Almost every true horror fan is aware of the early 80’s list of banned films in the United Kingdom known as the video nasties. Slowly but surely, over the years, the films began to see the light of day, with almost every single one of the original 72 films being readily available on home release today. Thanks to studios like Severin who themselves are huge fans of the golden years of horror, we not only get home releases of the violent films once banned outright, but we get them in amazing Blu-ray packages with tons of extra features. One of the latest nasties to see the HD treatment is Frederick R. Friedel’s Axe.
After committing a murder, three criminals are on the run and looking for a place to hide away. They stop at a local farmhouse where Lisa (Leslie Lee) is living with and taking care of her paralyzed grandfather. The boys overstay their welcome, however, and Lisa takes matters into her own hands, as she disposes of the intruders one by one.
In the same vein as Craven’s The Last House on the Left and similarly Deodato’s The House on the Edge of the Park, Axe is essentially a home invasion/revenge film. It consists of what one would expect from a 1974 film that cost $25,000 to make — low-budget effects, sub-par acting, etc. It is slow-moving and for a rather short film, only running at 67 minutes, it still felt somewhat dragged out. The lack of dialogue from our main protagonist, Lisa, played by Leslie Lee, and her mute paralyzed grandfather did nothing to help move the film along either.
The very tiny cast, which actually includes writer and director Frederick R. Friedel himself, is typical of an independent film from the 70’s with the exception of one performance. Jack Canon who portrays Steele, the leader of the trio on the lam, is really the only actor who puts on a respectable performance. He was perfect to be the lead antagonist and I commend Friedel for virtually writing the script around Canon.
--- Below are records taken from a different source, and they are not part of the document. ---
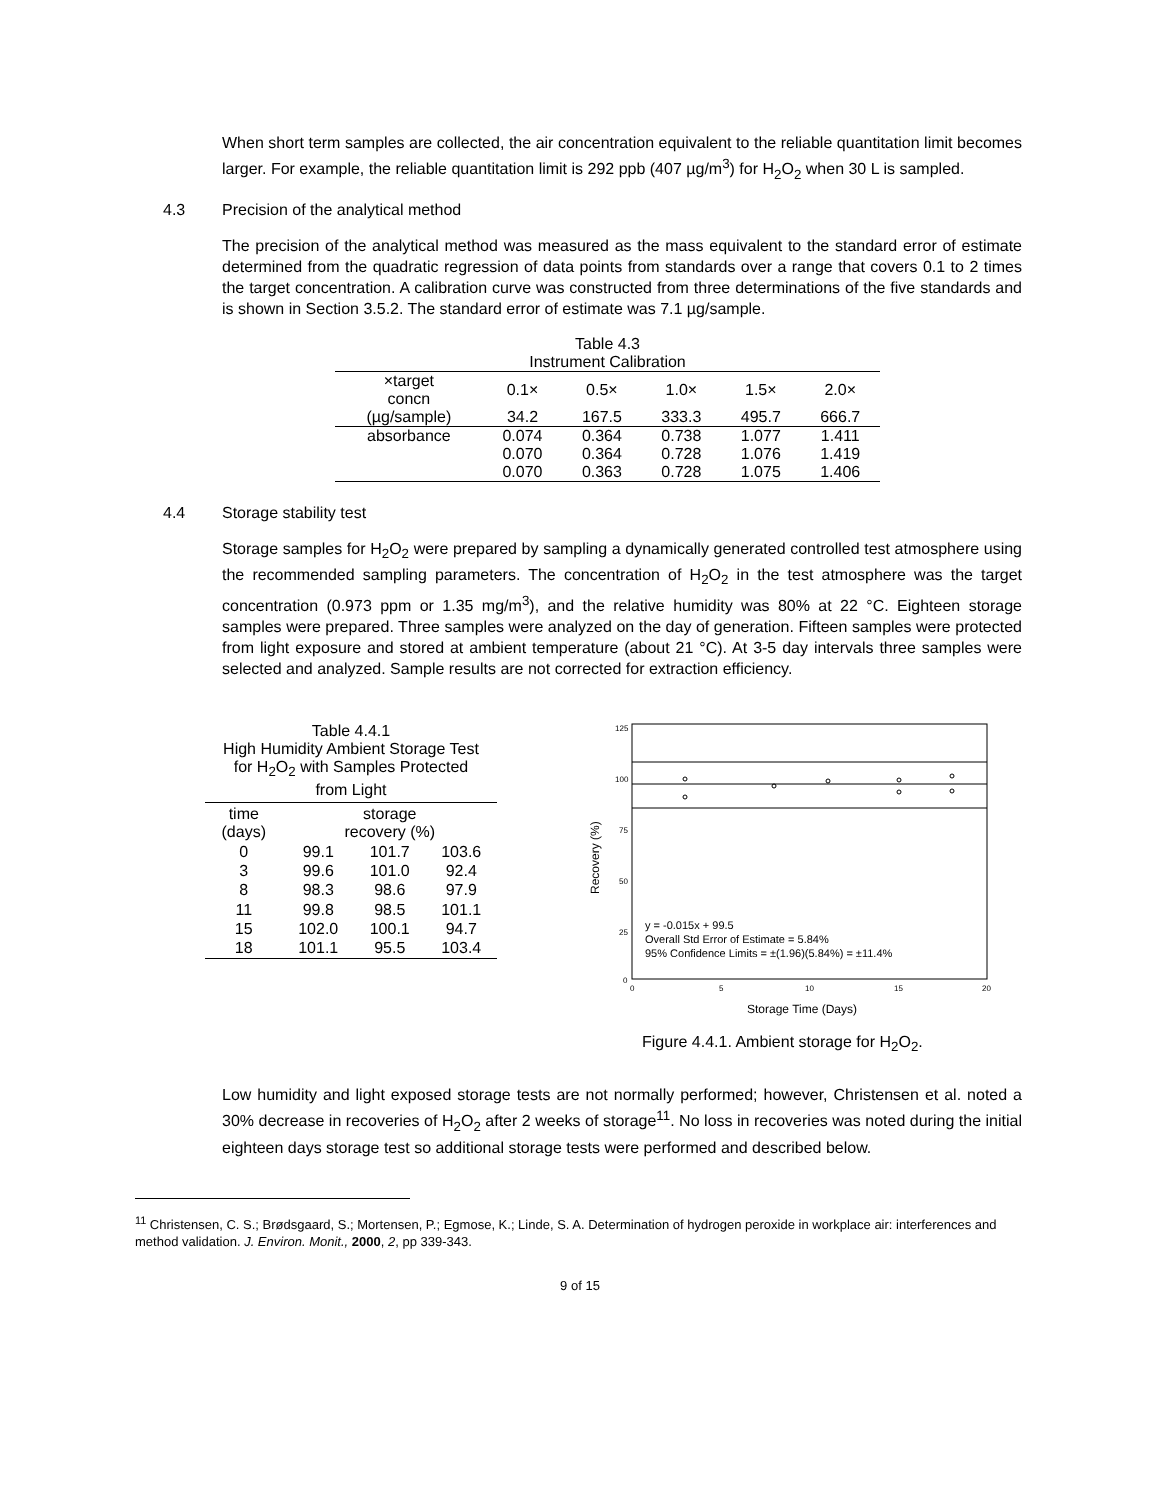When short term samples are collected, the air concentration equivalent to the reliable quantitation limit becomes larger. For example, the reliable quantitation limit is 292 ppb (407 µg/m<sup>3</sup>) for H<sub>2</sub>O<sub>2</sub> when 30 L is sampled.
4.3 Precision of the analytical method
The precision of the analytical method was measured as the mass equivalent to the standard error of estimate determined from the quadratic regression of data points from standards over a range that covers 0.1 to 2 times the target concentration. A calibration curve was constructed from three determinations of the five standards and is shown in Section 3.5.2. The standard error of estimate was 7.1 µg/sample.
| Table 4.3 Instrument Calibration | | | | | |
| ×target concn | 0.1× | 0.5× | 1.0× | 1.5× | 2.0× |
| (µg/sample) | 34.2 | 167.5 | 333.3 | 495.7 | 666.7 |
| absorbance | 0.074 | 0.364 | 0.738 | 1.077 | 1.411 |
| | 0.070 | 0.364 | 0.728 | 1.076 | 1.419 |
| | 0.070 | 0.363 | 0.728 | 1.075 | 1.406 |
4.4 Storage stability test
Storage samples for H<sub>2</sub>O<sub>2</sub> were prepared by sampling a dynamically generated controlled test atmosphere using the recommended sampling parameters. The concentration of H<sub>2</sub>O<sub>2</sub> in the test atmosphere was the target concentration (0.973 ppm or 1.35 mg/m<sup>3</sup>), and the relative humidity was 80% at 22 °C. Eighteen storage samples were prepared. Three samples were analyzed on the day of generation. Fifteen samples were protected from light exposure and stored at ambient temperature (about 21 °C). At 3-5 day intervals three samples were selected and analyzed. Sample results are not corrected for extraction efficiency.
| Table 4.4.1 High Humidity Ambient Storage Test for H<sub>2</sub>O<sub>2</sub> with Samples Protected from Light | | | |
| time (days) | storage recovery (%) | | |
| 0 | 99.1 | 101.7 | 103.6 |
| 3 | 99.6 | 101.0 | 92.4 |
| 8 | 98.3 | 98.6 | 97.9 |
| 11 | 99.8 | 98.5 | 101.1 |
| 15 | 102.0 | 100.1 | 94.7 |
| 18 | 101.1 | 95.5 | 103.4 |
125
100
75
50
25
0
0
5
10
15
20
y = -0.015x + 99.5
Overall Std Error of Estimate = 5.84%
95% Confidence Limits = ±(1.96)(5.84%) = ±11.4%
Storage Time (Days)
Recovery (%)
Figure 4.4.1. Ambient storage for H<sub>2</sub>O<sub>2</sub>.
Low humidity and light exposed storage tests are not normally performed; however, Christensen et al. noted a 30% decrease in recoveries of H<sub>2</sub>O<sub>2</sub> after 2 weeks of storage<sup>11</sup>. No loss in recoveries was noted during the initial eighteen days storage test so additional storage tests were performed and described below.
<sup>11</sup> Christensen, C. S.; Brødsgaard, S.; Mortensen, P.; Egmose, K.; Linde, S. A. Determination of hydrogen peroxide in workplace air: interferences and method validation. J. Environ. Monit., 2000, 2, pp 339-343.
9 of 15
By today’s standards, Axe is a very tame horror film. The blood seen splashed around the film is almost assuredly just thick red paint and would be laughable if used in any film these days. Back in 1974, however, I can see how a film of this nature would have been so unnerving. Slit necks and chopped up bodies were not as common as they are now and although most kills are done off-screen, I’m sure audiences were shocked nonetheless.
Severin Films has done a remarkable job breathing new life into this nasty little flick. With tons of extras, including a making-of featurette with cast and crew interviews and tons of tidbits about the behind-the-scenes goings on, this newly restored version of the film is the ultimate edition for any fan. The Blu-ray release also features Friedel’s other film, Kidnapped Coed, the long cut of both films together, which became known as Bloody Brothers, TV and radio spots, a bonus CD of the original film soundtrack, and much more. Be sure to pick up a copy from Severin Films, available now!
I give Axe a rating of 2 straight-edge razors out of 5, but the new beautiful release itself gets a perfect score of 5 straight-edge razors out of 5.